Massachusetts gets reimbursed $3.16 per meal by the federal government for free student lunch. This $10k could also get us about 3,160 school lunches in MA.

I enjoy getting nice, free dinners with my friends. The networking is cool, but I really like just sitting with the people I like, talking about things we care about, and not having to pay for dinner on an already expensive trip.

I’m not saying we should stop having speaker dinners at conferences. Nor am I condemning spending money for fun, or calling these things frivolous. My roommate, in response to the avocado toast debacle, and someone calling her out on drinking expensive lattes, argued that the joy she gets from those things is sometimes something she needs to deal with all the stress of living in one of the most expensive cities in the United States.
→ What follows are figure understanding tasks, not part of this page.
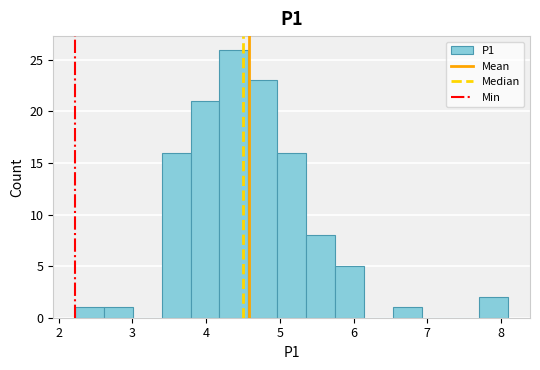

Read against the x-axis, roughly where is the centre of the tallest bar?

4.4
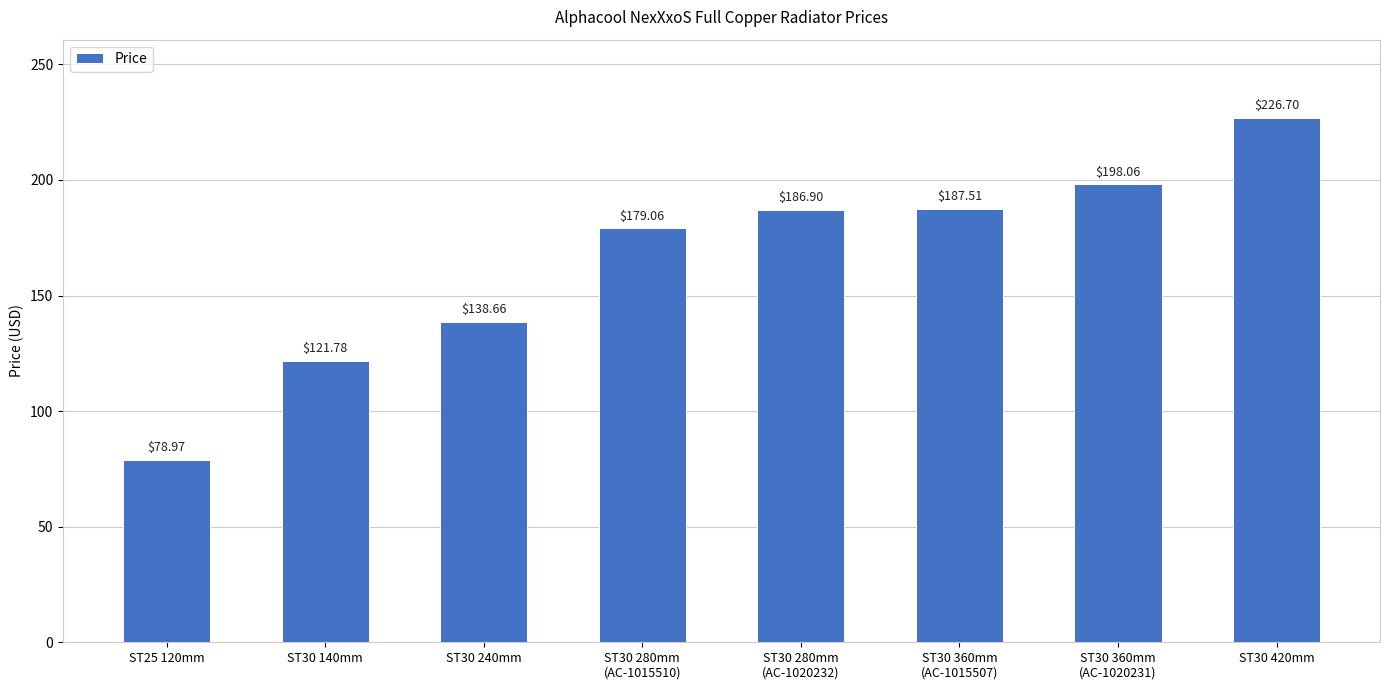

What is the value of the 8th bar from the left?

226.7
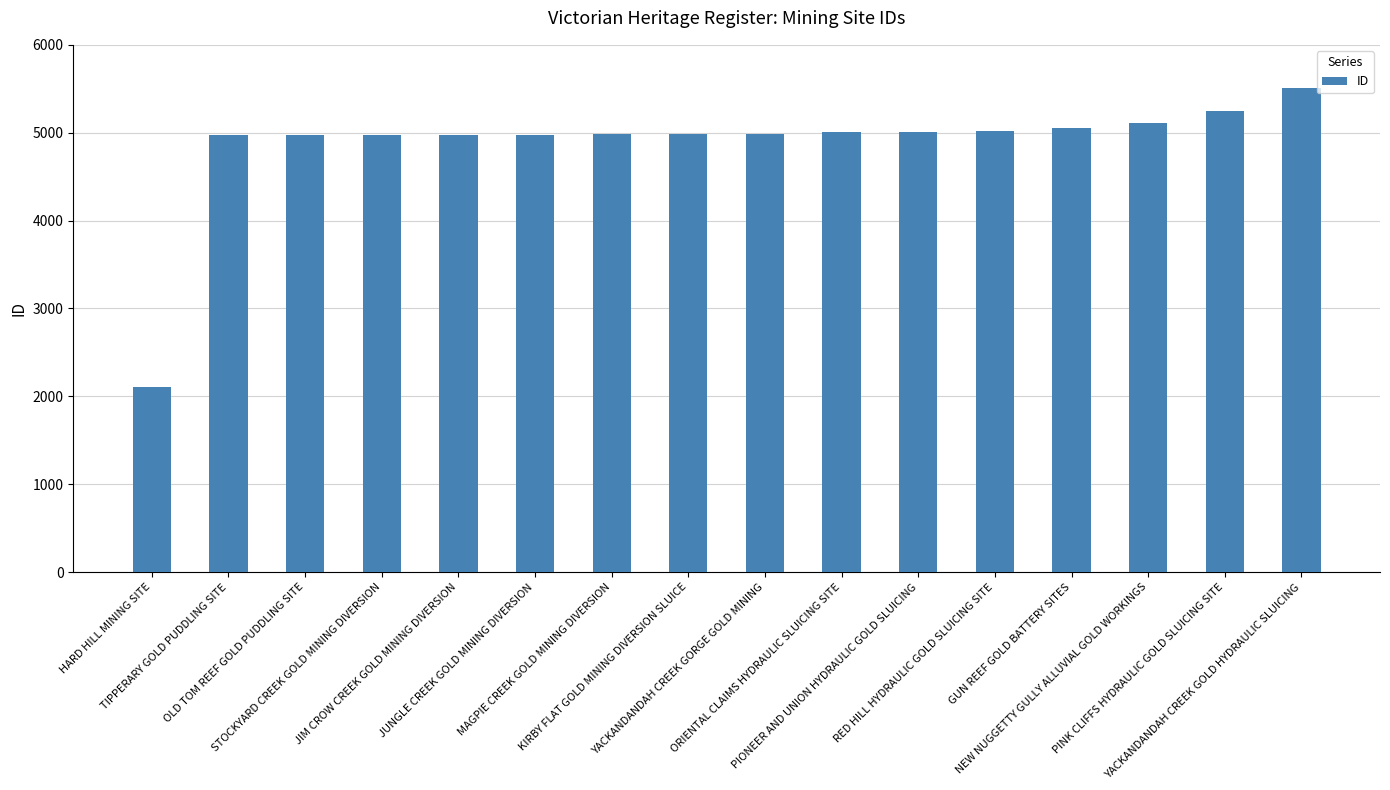

What is the sum of all values?

77884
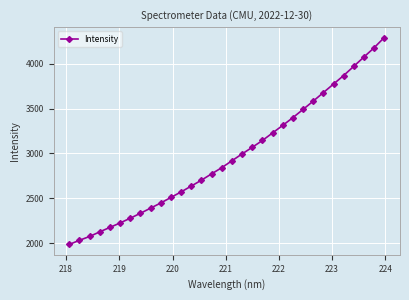

What is the minimum value shown in the chart?

1986.1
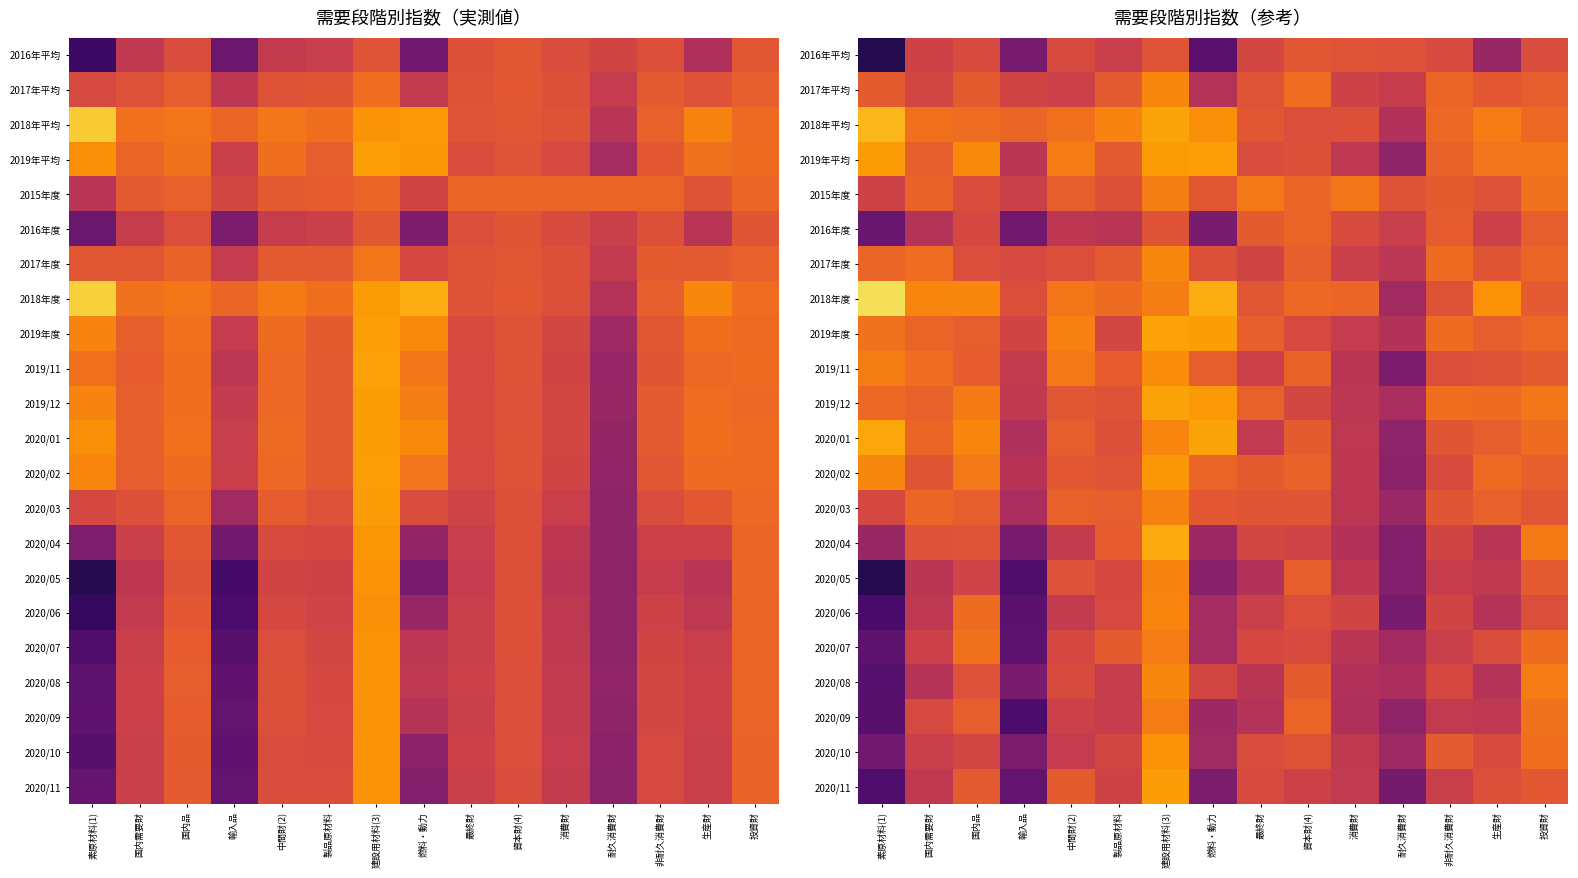

Is the value of 2020/04 at 耐久消費財 greater than the value of 2020/06 at 投資財?

No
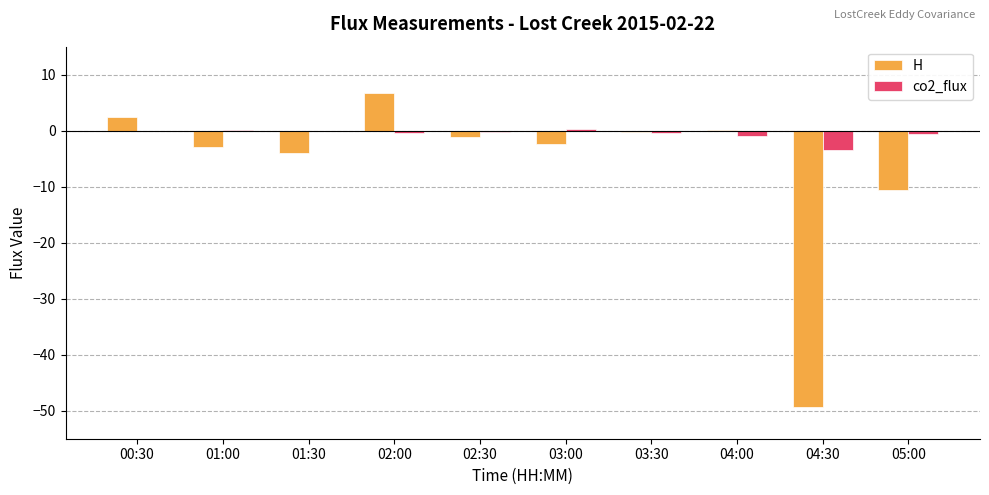

What is the greatest value displayed?

6.7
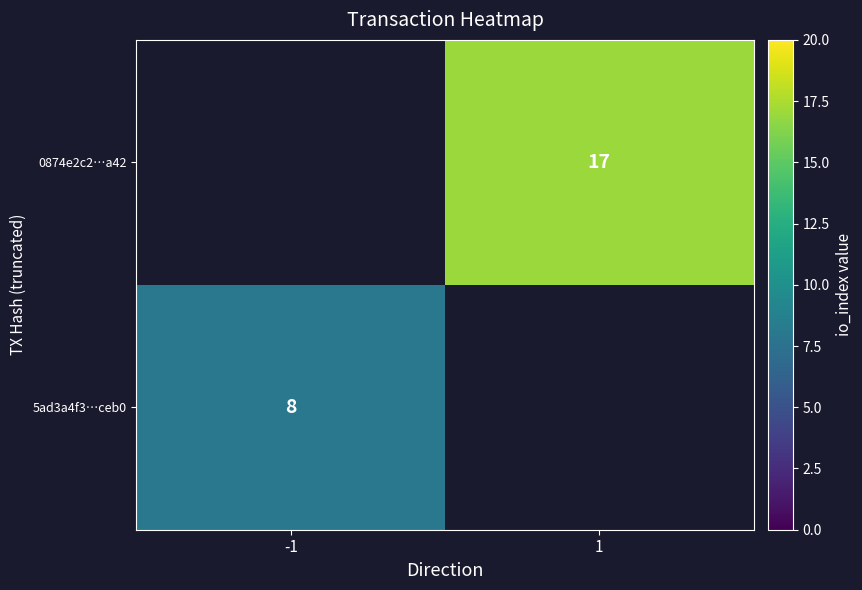

True or false: 0874e2c2…a42 has a value of 25 at 1.

False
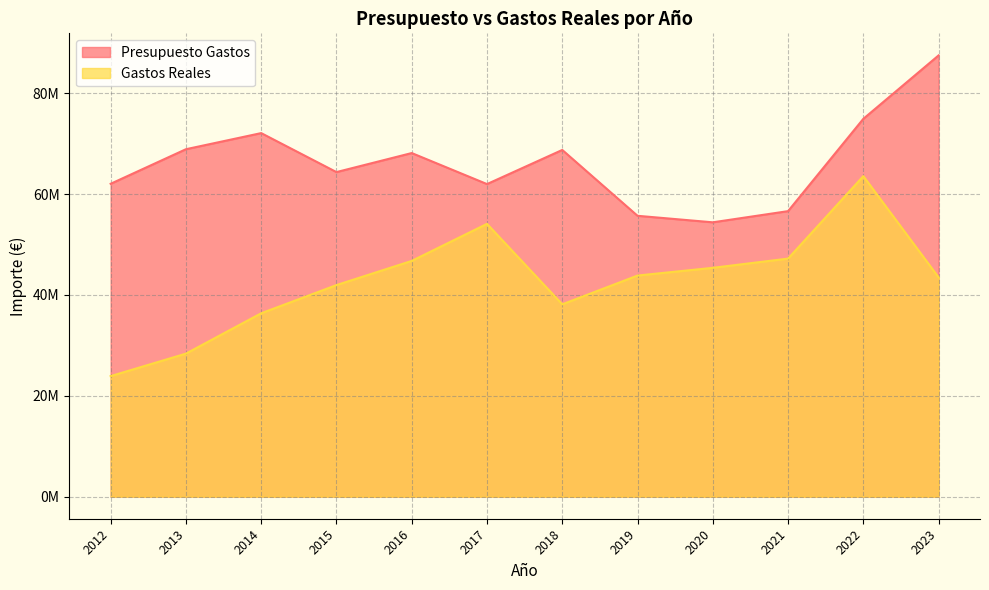

True or false: Presupuesto Gastos has a value of 72078724.0 at 2014.

True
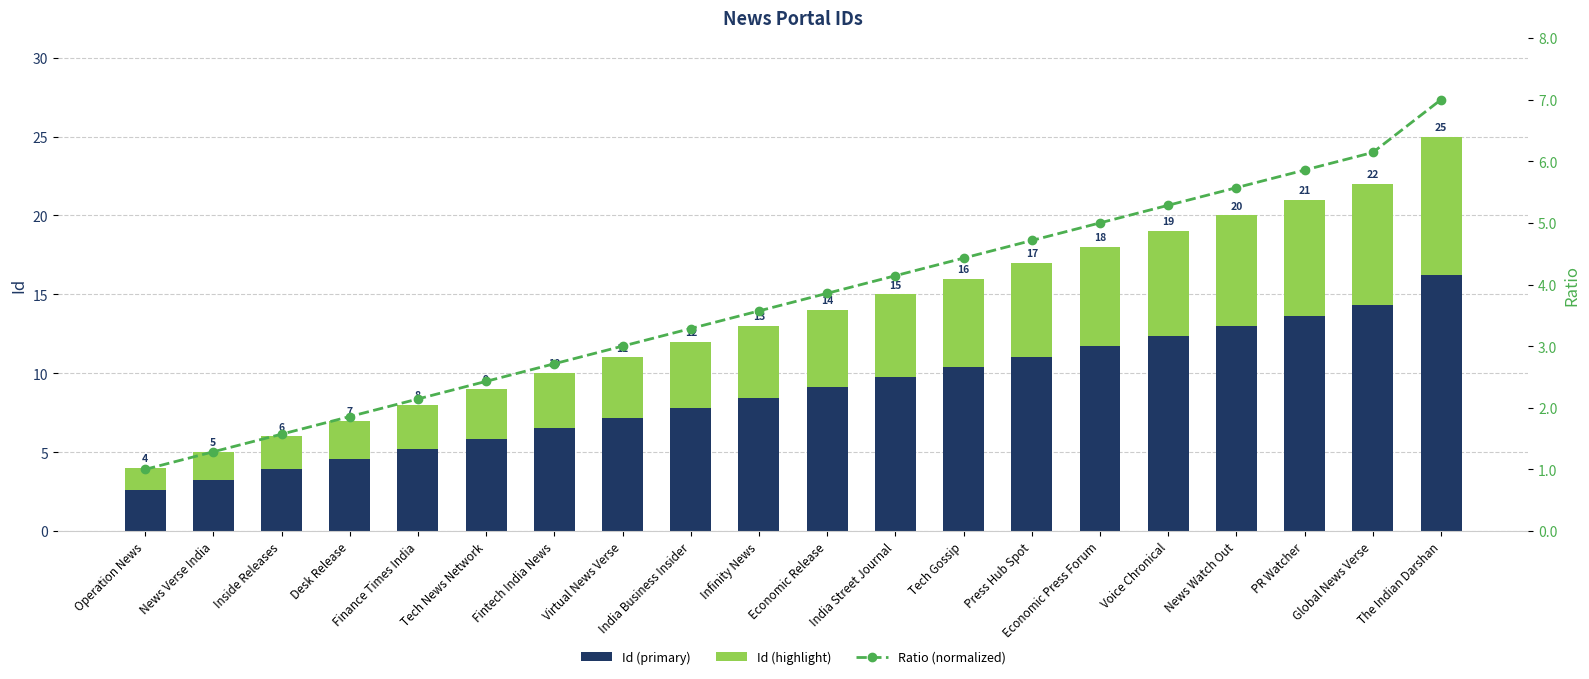

The Id (primary) series shows 14.0 at Global News Verse. True or false?

False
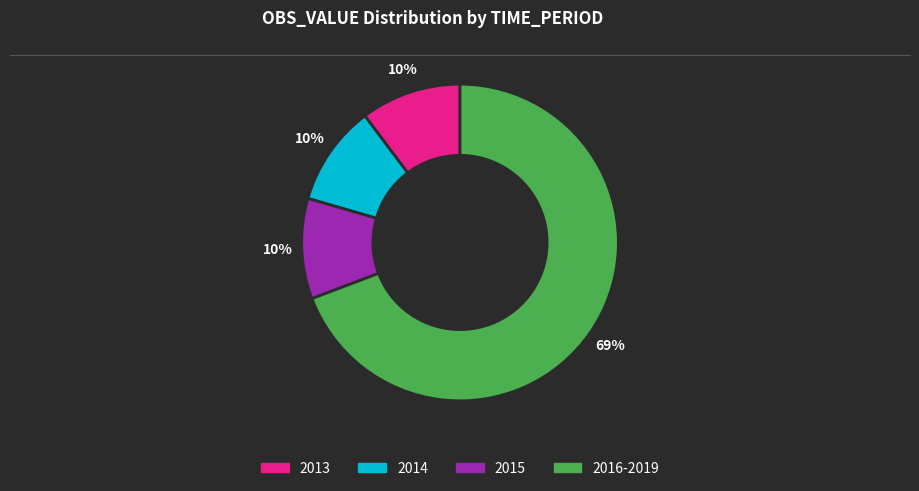

Is there a majority slice in this chart?

Yes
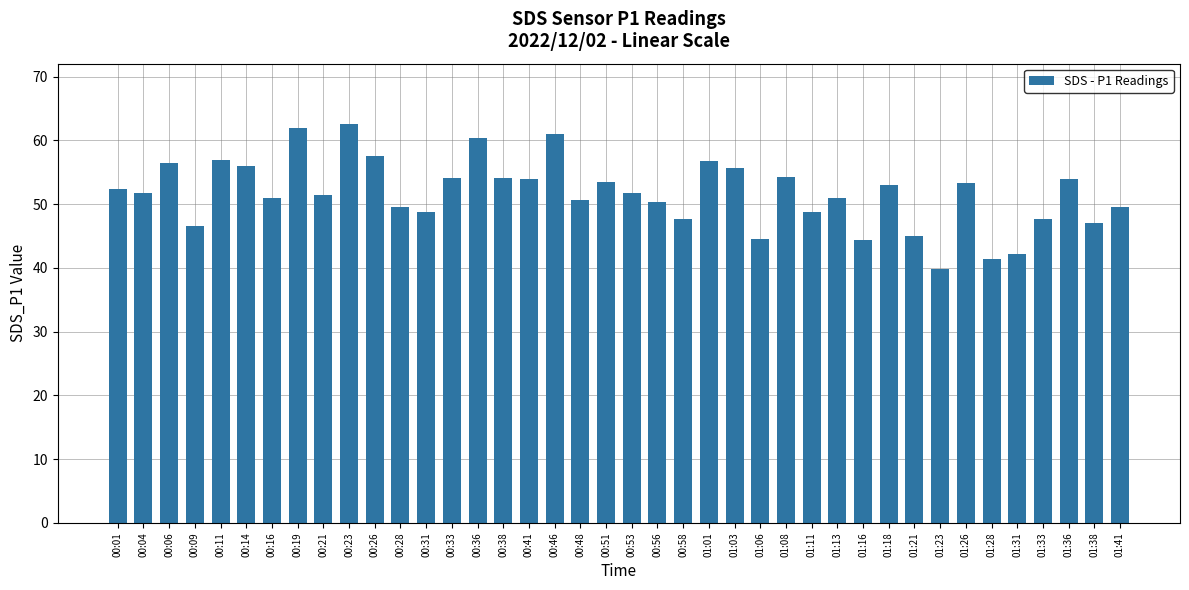

What is the ratio of the value at 01:21 to the value at 00:38?

0.8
I do think we need to consider whether this is the best use of the $10,000, and if instead we should be doing something else. It’s unlikely that any major tech company would be interested in buying tampons for a bunch of homeless women or lunch for a bunch of students–the ROI on it is pretty insignificant compared to the overall industry benefits of building a strong, more connected community of “thought leaders” in technology.

But sometimes, as I turn down the piece of cheesecake someone already cut and plated for me, as I ask the waiter for another bottle of wine for the table, or as I play with the little card announcing to the organizers that I am a vegetarian, I wonder if it’s the right thing for me to be at this meal.